**ACTIVITY:** Show each line below that has the word "Income" in it.

Content starts

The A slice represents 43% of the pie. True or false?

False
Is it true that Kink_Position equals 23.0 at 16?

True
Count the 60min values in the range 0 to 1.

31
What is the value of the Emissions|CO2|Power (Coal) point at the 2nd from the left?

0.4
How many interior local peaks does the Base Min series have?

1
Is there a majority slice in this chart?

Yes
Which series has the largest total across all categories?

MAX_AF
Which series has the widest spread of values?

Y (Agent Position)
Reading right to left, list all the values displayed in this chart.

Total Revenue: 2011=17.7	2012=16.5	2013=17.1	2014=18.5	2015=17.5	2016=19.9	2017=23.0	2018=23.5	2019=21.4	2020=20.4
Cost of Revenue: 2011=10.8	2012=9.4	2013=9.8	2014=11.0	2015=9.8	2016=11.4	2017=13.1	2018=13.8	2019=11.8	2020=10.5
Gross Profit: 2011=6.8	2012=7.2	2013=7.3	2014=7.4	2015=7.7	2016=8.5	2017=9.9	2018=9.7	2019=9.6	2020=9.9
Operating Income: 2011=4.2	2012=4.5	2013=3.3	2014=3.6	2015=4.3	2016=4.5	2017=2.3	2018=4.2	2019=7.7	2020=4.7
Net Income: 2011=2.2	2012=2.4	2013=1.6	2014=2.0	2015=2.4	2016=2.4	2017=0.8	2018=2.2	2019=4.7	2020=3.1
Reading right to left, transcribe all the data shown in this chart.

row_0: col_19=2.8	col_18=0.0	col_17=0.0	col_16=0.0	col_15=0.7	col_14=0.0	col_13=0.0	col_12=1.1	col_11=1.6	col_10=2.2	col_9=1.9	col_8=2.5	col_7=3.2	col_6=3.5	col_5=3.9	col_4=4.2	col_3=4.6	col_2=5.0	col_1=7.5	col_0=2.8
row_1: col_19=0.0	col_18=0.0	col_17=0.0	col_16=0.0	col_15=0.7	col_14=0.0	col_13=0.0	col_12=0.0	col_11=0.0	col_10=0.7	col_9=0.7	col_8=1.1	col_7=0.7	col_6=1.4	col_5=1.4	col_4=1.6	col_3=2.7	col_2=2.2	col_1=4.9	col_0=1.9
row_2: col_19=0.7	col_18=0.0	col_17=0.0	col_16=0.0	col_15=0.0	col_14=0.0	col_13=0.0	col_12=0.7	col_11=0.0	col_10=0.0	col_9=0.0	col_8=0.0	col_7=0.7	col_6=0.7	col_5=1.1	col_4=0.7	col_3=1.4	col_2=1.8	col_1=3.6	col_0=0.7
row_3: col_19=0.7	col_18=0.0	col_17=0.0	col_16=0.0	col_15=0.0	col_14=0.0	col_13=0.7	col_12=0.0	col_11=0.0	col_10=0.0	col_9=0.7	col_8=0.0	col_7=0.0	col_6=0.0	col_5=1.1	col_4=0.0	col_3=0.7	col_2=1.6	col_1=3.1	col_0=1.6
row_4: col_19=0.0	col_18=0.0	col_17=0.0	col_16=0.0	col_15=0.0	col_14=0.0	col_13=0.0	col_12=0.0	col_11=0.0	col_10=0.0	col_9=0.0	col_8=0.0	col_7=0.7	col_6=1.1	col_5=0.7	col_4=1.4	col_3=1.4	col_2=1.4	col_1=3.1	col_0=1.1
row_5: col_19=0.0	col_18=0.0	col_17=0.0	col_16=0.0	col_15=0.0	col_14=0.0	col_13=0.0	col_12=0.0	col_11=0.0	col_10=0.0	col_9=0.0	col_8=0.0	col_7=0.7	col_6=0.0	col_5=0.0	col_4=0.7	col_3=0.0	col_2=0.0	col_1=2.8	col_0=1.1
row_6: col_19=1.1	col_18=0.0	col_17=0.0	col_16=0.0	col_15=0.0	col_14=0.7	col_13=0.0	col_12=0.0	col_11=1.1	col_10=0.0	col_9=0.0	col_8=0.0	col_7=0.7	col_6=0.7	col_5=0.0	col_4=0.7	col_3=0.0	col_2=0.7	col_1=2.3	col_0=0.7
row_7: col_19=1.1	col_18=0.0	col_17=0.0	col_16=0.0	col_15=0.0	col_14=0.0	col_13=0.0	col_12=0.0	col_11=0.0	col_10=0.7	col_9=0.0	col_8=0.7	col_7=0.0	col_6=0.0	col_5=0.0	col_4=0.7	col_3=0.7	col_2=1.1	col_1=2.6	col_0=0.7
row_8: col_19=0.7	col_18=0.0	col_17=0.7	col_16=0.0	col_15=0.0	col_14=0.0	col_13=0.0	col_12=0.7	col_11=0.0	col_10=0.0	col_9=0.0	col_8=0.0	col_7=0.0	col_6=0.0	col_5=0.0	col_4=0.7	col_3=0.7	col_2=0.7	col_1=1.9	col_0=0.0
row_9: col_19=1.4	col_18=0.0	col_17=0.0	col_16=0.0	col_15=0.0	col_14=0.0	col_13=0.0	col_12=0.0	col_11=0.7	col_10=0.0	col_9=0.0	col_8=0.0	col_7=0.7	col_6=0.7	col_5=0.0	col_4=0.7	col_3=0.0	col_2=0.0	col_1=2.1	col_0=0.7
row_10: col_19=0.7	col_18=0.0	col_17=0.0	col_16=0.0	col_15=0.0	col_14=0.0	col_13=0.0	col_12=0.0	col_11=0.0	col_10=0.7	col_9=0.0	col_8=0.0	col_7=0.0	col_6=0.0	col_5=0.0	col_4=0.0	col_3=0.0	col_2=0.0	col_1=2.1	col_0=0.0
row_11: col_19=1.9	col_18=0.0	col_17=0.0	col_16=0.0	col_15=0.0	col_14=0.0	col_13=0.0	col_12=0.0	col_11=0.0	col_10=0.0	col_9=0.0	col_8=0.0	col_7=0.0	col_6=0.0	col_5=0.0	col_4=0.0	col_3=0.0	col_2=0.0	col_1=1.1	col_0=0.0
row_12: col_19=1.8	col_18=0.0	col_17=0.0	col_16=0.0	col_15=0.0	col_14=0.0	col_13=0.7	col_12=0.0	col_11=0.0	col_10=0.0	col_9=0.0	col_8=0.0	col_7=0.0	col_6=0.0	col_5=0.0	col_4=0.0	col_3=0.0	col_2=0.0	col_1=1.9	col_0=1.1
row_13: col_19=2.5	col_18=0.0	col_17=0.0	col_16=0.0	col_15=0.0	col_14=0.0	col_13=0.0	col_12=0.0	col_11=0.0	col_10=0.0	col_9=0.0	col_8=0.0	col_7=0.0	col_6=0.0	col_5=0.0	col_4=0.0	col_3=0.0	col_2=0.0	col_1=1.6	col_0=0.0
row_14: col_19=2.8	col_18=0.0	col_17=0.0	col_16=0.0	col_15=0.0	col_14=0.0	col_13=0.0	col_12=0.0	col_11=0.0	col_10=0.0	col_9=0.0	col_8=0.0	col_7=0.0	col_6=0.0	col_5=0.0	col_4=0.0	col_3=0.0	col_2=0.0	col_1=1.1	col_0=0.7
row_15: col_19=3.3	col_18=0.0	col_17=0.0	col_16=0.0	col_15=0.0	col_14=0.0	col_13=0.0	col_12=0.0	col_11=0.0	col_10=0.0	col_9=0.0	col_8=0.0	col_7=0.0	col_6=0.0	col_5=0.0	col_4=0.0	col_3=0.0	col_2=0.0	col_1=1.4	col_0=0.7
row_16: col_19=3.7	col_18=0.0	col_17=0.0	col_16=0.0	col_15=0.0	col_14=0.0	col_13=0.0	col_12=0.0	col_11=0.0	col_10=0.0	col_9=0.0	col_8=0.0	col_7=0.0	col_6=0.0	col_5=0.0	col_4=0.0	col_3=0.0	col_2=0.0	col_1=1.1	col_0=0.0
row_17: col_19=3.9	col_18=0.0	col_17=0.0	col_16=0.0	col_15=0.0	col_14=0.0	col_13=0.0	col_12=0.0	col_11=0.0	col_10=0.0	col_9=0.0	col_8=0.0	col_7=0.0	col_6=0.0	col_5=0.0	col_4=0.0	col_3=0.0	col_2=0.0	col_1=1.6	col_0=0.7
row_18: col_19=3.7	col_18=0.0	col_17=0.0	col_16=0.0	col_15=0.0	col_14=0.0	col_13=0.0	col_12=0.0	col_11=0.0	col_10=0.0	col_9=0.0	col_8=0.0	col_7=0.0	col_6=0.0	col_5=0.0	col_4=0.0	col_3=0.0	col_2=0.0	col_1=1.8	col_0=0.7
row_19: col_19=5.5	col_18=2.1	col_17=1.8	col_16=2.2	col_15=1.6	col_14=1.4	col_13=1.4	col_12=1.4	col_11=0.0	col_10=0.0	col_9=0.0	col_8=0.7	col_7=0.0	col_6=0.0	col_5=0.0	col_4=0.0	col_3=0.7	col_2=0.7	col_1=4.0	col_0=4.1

Content ends

**EXERCISE OUTPUT:**
Operating Income: 2011=4.2	2012=4.5	2013=3.3	2014=3.6	2015=4.3	2016=4.5	2017=2.3	2018=4.2	2019=7.7	2020=4.7
Net Income: 2011=2.2	2012=2.4	2013=1.6	2014=2.0	2015=2.4	2016=2.4	2017=0.8	2018=2.2	2019=4.7	2020=3.1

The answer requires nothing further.